Most volunteer positions are generalized and deployed to meet a nonprofit's needs that require less specialized skills. The actual professional skills of a volunteer may not be relevant. So we might find a doctor or a lawyer helping in a food pantry, irregardless of their professional skills.
Highly-skilled volunteers are deployed more strategically on complicated projects that do utilize the volunteer's particular expertise, for instance in accounting, long range planning, legal affairs, or marketing.
The relationship between the nonprofit and these skilled workers can be an uneasy one. Who is the client? Who is in charge? A sense of inequality could be created when corporate volunteers interact with nonprofit staff.

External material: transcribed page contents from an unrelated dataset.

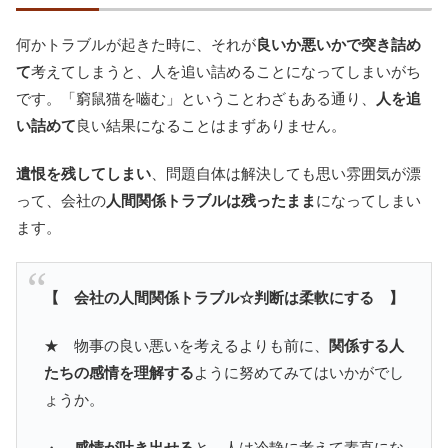
何かトラブルが起きた時に、それが
良いか悪いかで突き詰め
て
考えてしまうと、人を追い詰めることになってしまいがち
です。「窮鼠猫を嚙む」ということわざもある通り、
人を追
い詰めて
良い結果になることはまずありません。
遺恨を残してしまい
、問題自体は解決しても思い雰囲気が漂
って、会社の
人間関係トラブルは残ったまま
になってしまい
ます。
【 会社の人間関係トラブル☆判断は柔軟にする 】
★ 物事の良い悪いを考えるよりも前に、
関係する人
たちの感情を理解する
ように努めてみてはいかがでし
ょうか。
・
感情が吐き出せる
と、人は冷静に考えて素直にな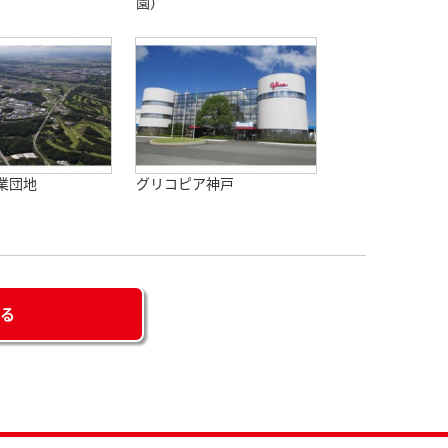
園）
業団地
グリコピア神戸
せる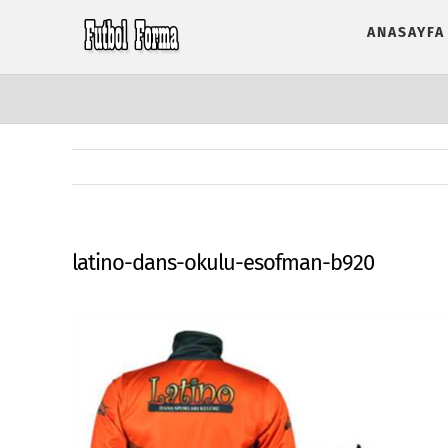
Skip
ANASAYFA
to
content
latino-dans-okulu-esofman-b920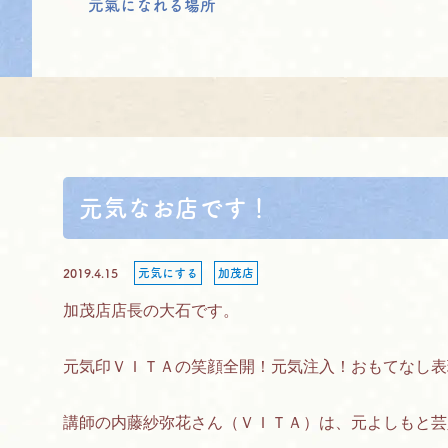
元氣になれる場所
元気なお店です！
2019.4.15
元気にする
加茂店
加茂店店長の大石です。
元気印ＶＩＴＡの笑顔全開！元気注入！おもてなし表
講師の内藤紗弥花さん（ＶＩＴＡ）は、元よしもと芸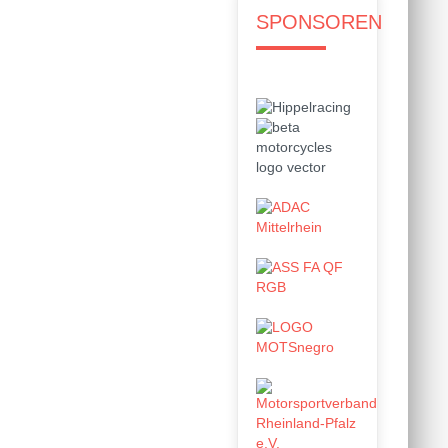
SPONSOREN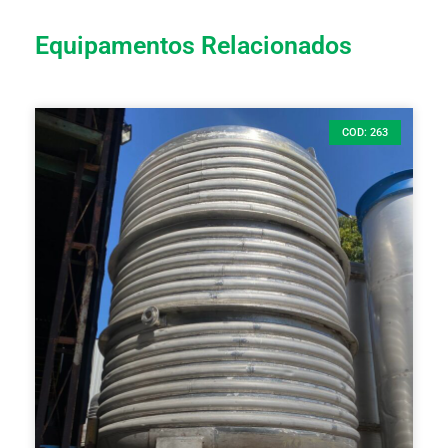
Equipamentos Relacionados
COD: 263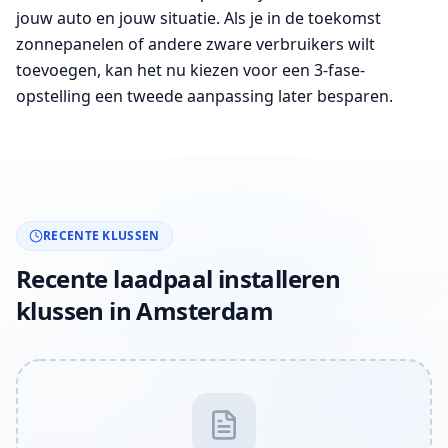
jouw auto en jouw situatie. Als je in de toekomst
zonnepanelen of andere zware verbruikers wilt
toevoegen, kan het nu kiezen voor een 3-fase-
opstelling een tweede aanpassing later besparen.
RECENTE KLUSSEN
Recente laadpaal installeren
klussen in Amsterdam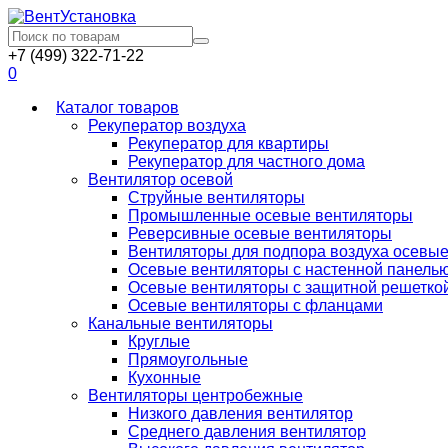
+7 (499) 322-71-22
0
Каталог товаров
Рекуператор воздуха
Рекуператор для квартиры
Рекуператор для частного дома
Вентилятор осевой
Струйные вентиляторы
Промышленные осевые вентиляторы
Реверсивные осевые вентиляторы
Вентиляторы для подпора воздуха осевы
Осевые вентиляторы с настенной панель
Осевые вентиляторы с защитной решетко
Осевые вентиляторы с фланцами
Канальные вентиляторы
Круглые
Прямоугольные
Кухонные
Вентиляторы центробежные
Низкого давления вентилятор
Среднего давления вентилятор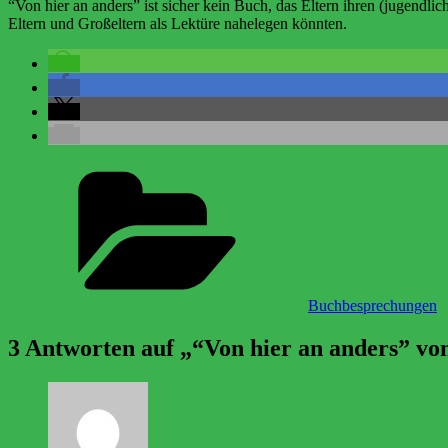
“Von hier an anders” ist sicher kein Buch, das Eltern ihren (jugendl
Eltern und Großeltern als Lektüre nahelegen könnten.
Buchbesprechungen
3 Antworten auf „“Von hier an anders” 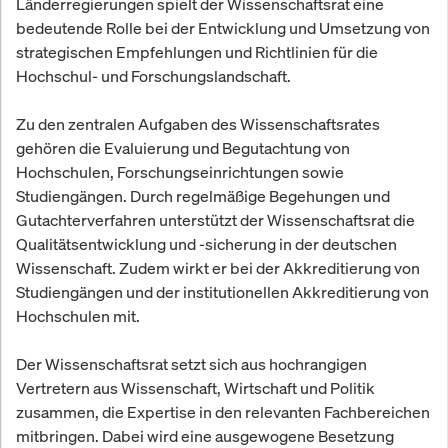
Länderregierungen spielt der Wissenschaftsrat eine
bedeutende Rolle bei der Entwicklung und Umsetzung von
strategischen Empfehlungen und Richtlinien für die
Hochschul- und Forschungslandschaft.
Zu den zentralen Aufgaben des Wissenschaftsrates
gehören die Evaluierung und Begutachtung von
Hochschulen, Forschungseinrichtungen sowie
Studiengängen. Durch regelmäßige Begehungen und
Gutachterverfahren unterstützt der Wissenschaftsrat die
Qualitätsentwicklung und -sicherung in der deutschen
Wissenschaft. Zudem wirkt er bei der Akkreditierung von
Studiengängen und der institutionellen Akkreditierung von
Hochschulen mit.
Der Wissenschaftsrat setzt sich aus hochrangigen
Vertretern aus Wissenschaft, Wirtschaft und Politik
zusammen, die Expertise in den relevanten Fachbereichen
mitbringen. Dabei wird eine ausgewogene Besetzung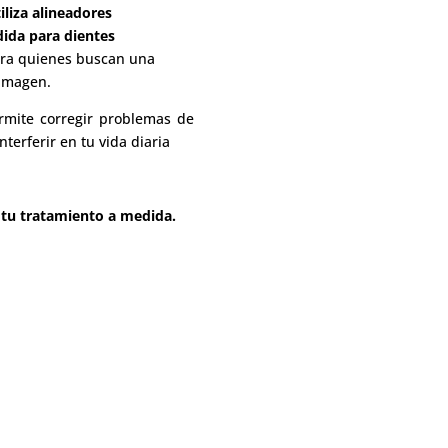
liza alineadores
ida para dientes
ara quienes buscan una
imagen.
rmite corregir problemas de
nterferir en tu vida diaria
 tu tratamiento a medida.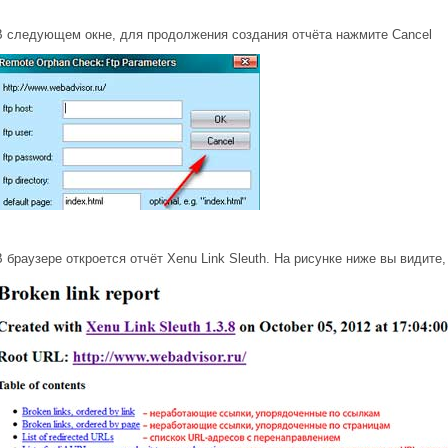
В следующем окне, для продолжения создания отчёта нажмите Cancel
В браузере откроется отчёт Xenu Link Sleuth. На рисунке ниже вы видит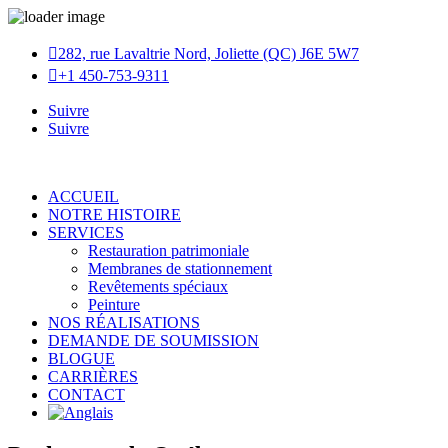

282, rue Lavaltrie Nord, Joliette (QC) J6E 5W7

+1 450-753-9311
Suivre
Suivre
ACCUEIL
NOTRE HISTOIRE
SERVICES
Restauration patrimoniale
Membranes de stationnement
Revêtements spéciaux
Peinture
NOS RÉALISATIONS
DEMANDE DE SOUMISSION
BLOGUE
CARRIÈRES
CONTACT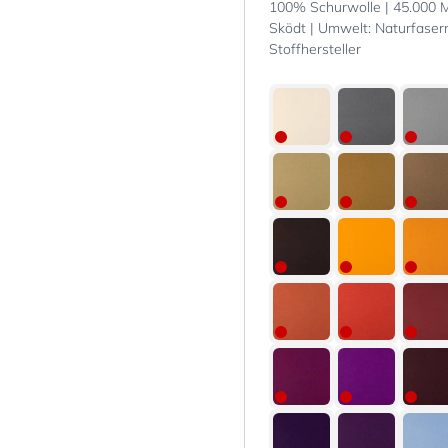
100% Schurwolle | 45.000 Mar
Sködt | Umwelt: Naturfaser
Stoffhersteller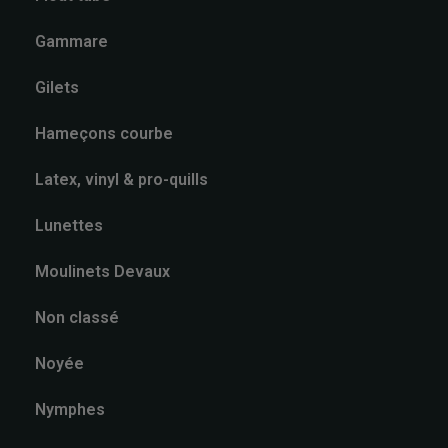
Gammare
Gilets
Hameçons courbe
Latex, vinyl & pro-quills
Lunettes
Moulinets Devaux
Non classé
Noyée
Nymphes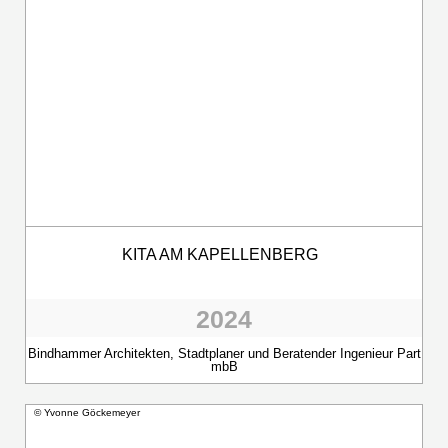
KITA AM KAPELLENBERG
2024
Bindhammer Architekten, Stadtplaner und Beratender Ingenieur Part
mbB
© Yvonne Göckemeyer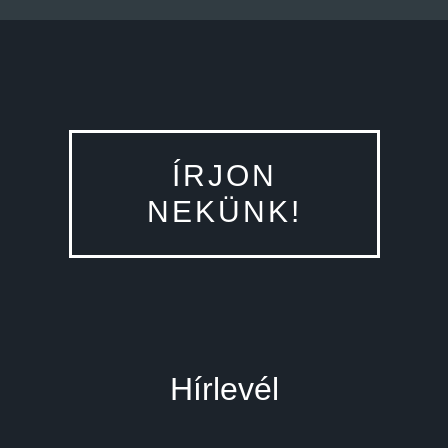
ÍRJON
NEKÜNK!
Hírlevél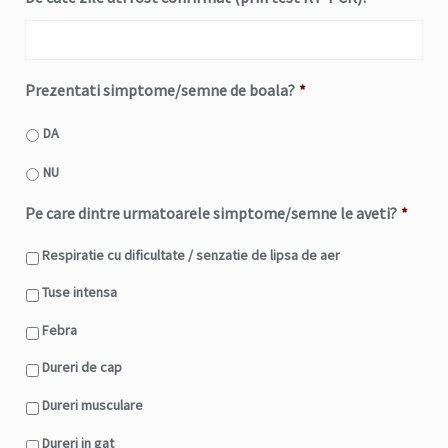
Format:
MM
slash
Prezentati simptome/semne de boala?
*
DD
slash
DA
YYYY
NU
Pe care dintre urmatoarele simptome/semne le aveti?
*
Respiratie cu dificultate / senzatie de lipsa de aer
Tuse intensa
Febra
Dureri de cap
Dureri musculare
Dureri in gat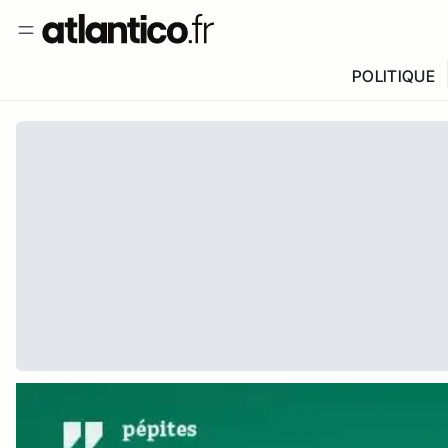
POLITIQUE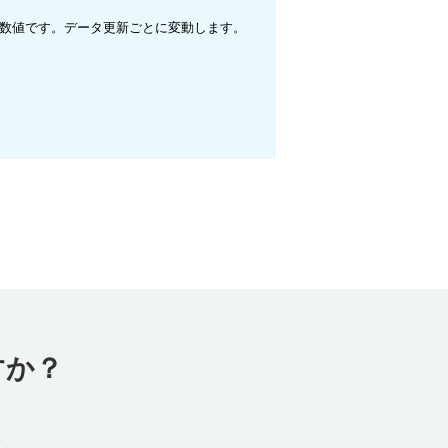
での数値です。データ更新ごとに変動します。
すか？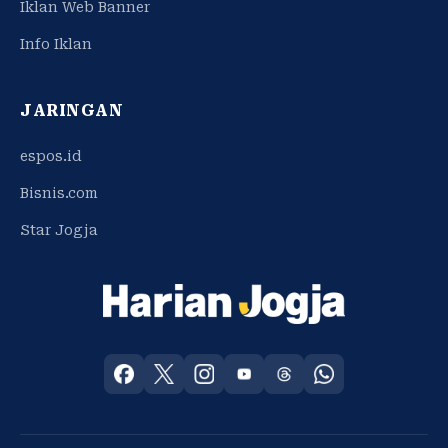
Iklan Web Banner
Info Iklan
JARINGAN
espos.id
Bisnis.com
Star Jogja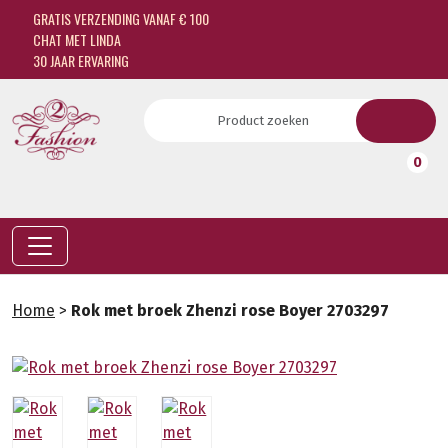
GRATIS VERZENDING VANAF € 100
CHAT MET LINDA
30 JAAR ERVARING
0
Home
>
Rok met broek Zhenzi rose Boyer 2703297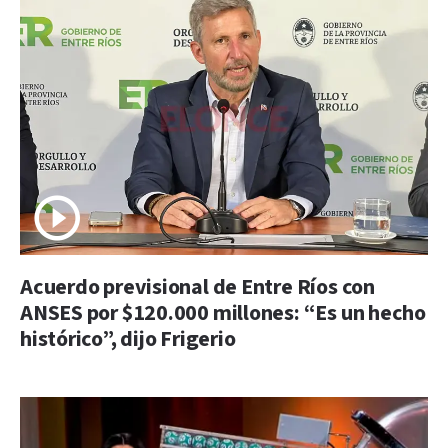
Acuerdo previsional de Entre Ríos con
ANSES por $120.000 millones: “Es un hecho
histórico”, dijo Frigerio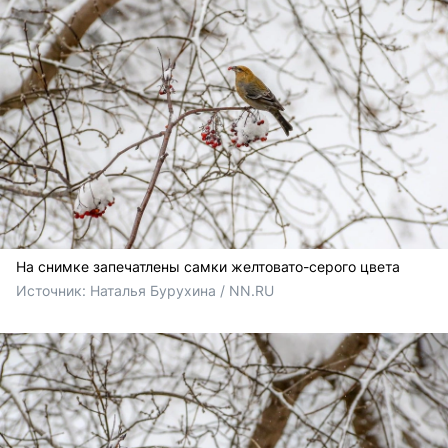
На снимке запечатлены самки желтовато-серого цвета
Источник: 
Наталья Бурухина / NN.RU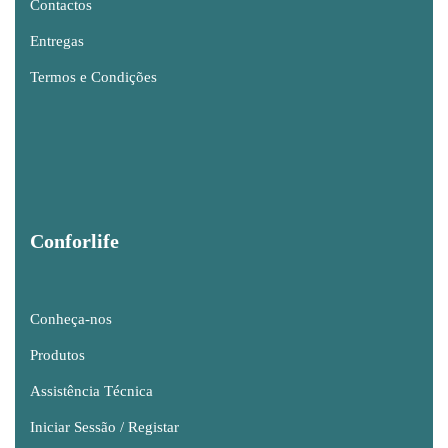
Contactos
Entregas
Termos e Condições
Conforlife
Conheça-nos
Produtos
Assistência Técnica
Iniciar Sessão / Registar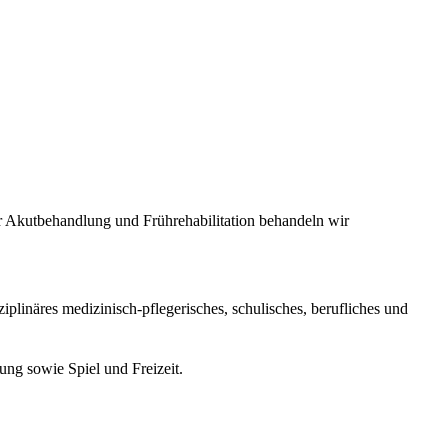
r Akutbehandlung und Frührehabilitation behandeln wir
ziplinäres medizinisch-pflegerisches, schulisches, berufliches und
ung sowie Spiel und Freizeit.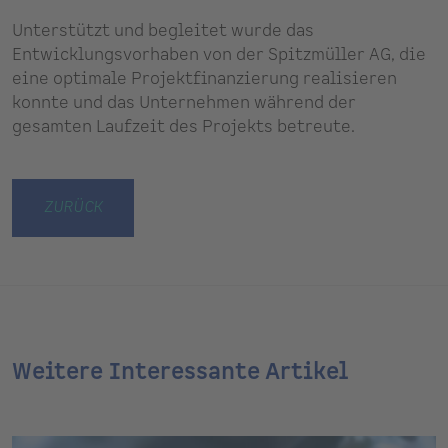
Unterstützt und begleitet wurde das
Entwicklungsvorhaben von der Spitzmüller AG, die
eine optimale Projektfinanzierung realisieren
konnte und das Unternehmen während der
gesamten Laufzeit des Projekts betreute.
ZURÜCK
Weitere Interessante Artikel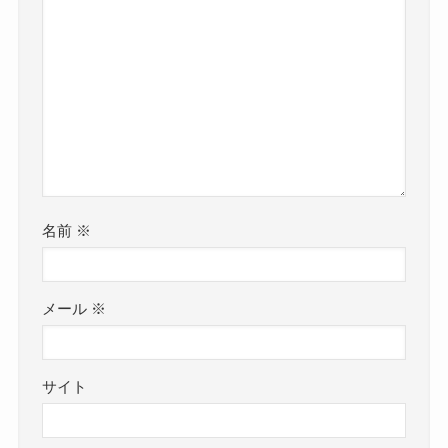
名前
※
メール
※
サイト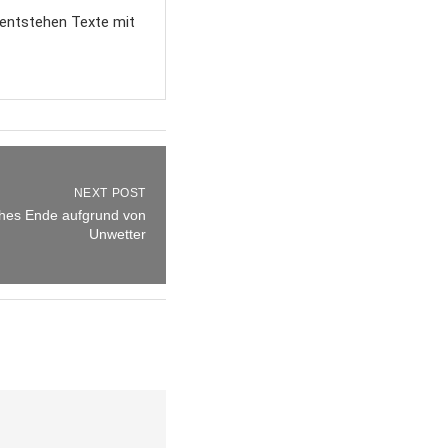
 entstehen Texte mit
NEXT POST
hes Ende aufgrund von
Unwetter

It is not uncommon for nonprofit staff to resent the presence of these experts, or to feel that their own competence has been brought into question. The corporate experts may feel frustrated with the culture of the nonprofit office. They may demand that they work only with the top people or even members of the board, who may be their corporate peers. If dissatisfied with these volunteers, can the nonprofit fire them?
Corporate volunteers need to be careful not to see themselves as knights riding to the rescue of a helpless and befuddled nonprofit, but recognize that they will be working with people who are highly skilled in the mission-critical activities of their organizations. A smart nonprofit outsources, at least to some extent, those tasks that are not mission critical. They can do that by hiring experts in those areas, or by seeking pro bono services and skills-based volunteers. As any good volunteer knows, she gets as much as she gives in her work with a nonprofit. Corporate and highly skilled volunteers should be no exception.
One way for nonprofits to find skilled volunteers is through organizations set up to do the matching. One of those is the Taproot Foundation which provides "grants" to nonprofits and then matches expert help from corporations to the nonprofit's need.
Unfortunately, a grant making process does nothing to alleviate the uneasy relationship between the corporate giver and the nonprofit receiver. It is a relationship that we are all accustomed to because, traditionally, that is how nonprofits approach corporations for philanthropy. Nonprofits apply for grants directly from corporate foundations. But there are newer philanthropic models that could be used.
Toward a More Equitable Relationship
One way around the relationship issue is to include skills-based volunteering and pro bono support in a broader Corporate Social Responsibility (CSR) effort. It's clear that Deloitte is doing that with its nuanced approach to both offering skills-based volunteerism and promoting it to other corporations.
CSR creates a more level playing field for both nonprofit and corporation, since both are offering and receiving advantages. The nonprofit is offering to help the corporation to be a good corporate citizen, while the nonprofit receives financial support through a variety of methods, that can include pro bono services and skilled volunteers.
Chris Jarvis of Realizing Your Worth, and an expert on employee volunteer programs, said:
"CSR is a key strategy that offers a competitive advantage to businesses. Now, instead of asking for handouts, non-profits can offer partnerships....Nonprofit organizations can play a vital role in assisting companies to achieve better visibility, team building, staff training, and employee engagement. Corporate Social Responsibility will have a profound affect on both the nonprofit and for-profit sectors. Nonprofits need to structure themselves to be essential to the success of businesses in their communities...."
Right now, as the Deloitte survey reveals, neither corporations nor nonprofits have this relationship completely worked out. Both need to take steps towards an equitable partnership so that the needs of each can be satisfied, with maximum dignity for all.